Jack Roderick, one of the founding fathers of Anchorage’s government and infrastructure, died this week. He was 94.
He packed what seems like three different lives into those years: military service, college football, truck driving, a law practice, the Peace Corps in India, publishing an oil industry newsletter and serving as mayor of the Greater Anchorage Area Borough.
He also had a huge network of friends, many of whom paid their respects in his final days, said Libby Roderick, one of Jack’s two daughters.
“People heard he was going, and we began to get phone call after phone call after phone call after phone call after email: ‘Could I please say goodbye? Could I swing by and just see him? Would you please pass along the message that I loved him?’” Libby Roderick said. “We just would let them sit there and say what they had to say. And one by one in their little masks, people would come and share stories.”
Those stories reflected Roderick’s long history in Anchorage and his affinity for other people.
Born in Seattle, Roderick originally came to Alaska to work the slime line at a fish cannery on Afognak Island, near Kodiak, to pay off debts he owed Yale University for his degree.
Roderick later got into the oil business and also practiced law in a partnership with Ted Stevens, Stevens and Roderick. And he was elected mayor in 1972 after a race involving a dozen candidates.
“Jack came to Alaska when it was a place where you could do whatever you want,” said Vic Fischer, 96, one of Roderick’s closest friends and the last living delegate to Alaska’s constitutional convention.
Roderick was married to Martha, who died in 2008; he’s survived by their two daughters and granddaughters. He was sober for decades and participated in Alcoholics Anonymous, after being raised by a single mother who divorced Roderick’s father because of a drinking problem he developed following his service in World War I, Libby Roderick said.
“If I could do it, there are only two things I would stop,” Jack Roderick said at a 2016 discussion with the Anchorage Unitarian Universalist Fellowship. “One is war, and the other is alcohol.”
It’s hard to summarize Roderick’s life and careers. But among his proudest achievements were his work developing Anchorage’s trails, the city bus system and the system of community councils that are the nexus for local politics. Roderick said at the 2016 discussion that the idea for the councils came from the mayor of Portland, Oregon.
“I studied political science in college, and I believe that democracy works if people participate,” Roderick said. “And what better way to do that than have them be concerned with things right immediately around them?”
Roderick was part of the group of Alaskans who helped create the state’s government and political institutions after statehood. As the state reckons with its legacy of colonization, that history has become more complicated, but Roderick’s daughter said that her father deeply honored Alaska Native people.
“He played this part in this creation of the state,” Libby Roderick said. “And he recognized the central role of Alaska Native leaders and cultures.”
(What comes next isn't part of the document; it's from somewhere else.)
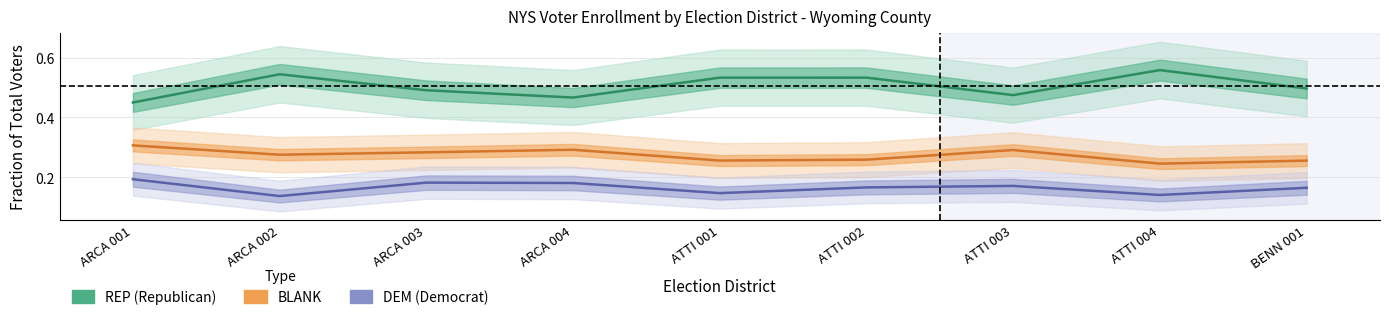

What is the label of the 3rd point from the right?

ATTI 003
In recent years, Roderick kept up his regular weekend coffee get-togethers with friends at the New Sagaya market downtown. As the end neared, his friends helped make sure he was able to fill out his absentee ballot for the upcoming election.
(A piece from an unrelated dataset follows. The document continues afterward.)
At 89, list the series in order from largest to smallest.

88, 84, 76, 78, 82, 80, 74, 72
Roderick had failing kidneys, but he was also just worn out after a long life, his daughter said.
He spent his final hours in a hospital bed at his home in South Addition, surrounded by loved ones in what they described as the best possible way for someone to pass away.
“Jack had decided that he was ready to die. So, for days, his mind was on leaving this earth,” said Fischer, his longtime friend. “It was a peaceful and beautiful departure.”
Details haven’t been settled yet, but the family plans to hold a memorial service. In Anchorage, Libby Roderick said.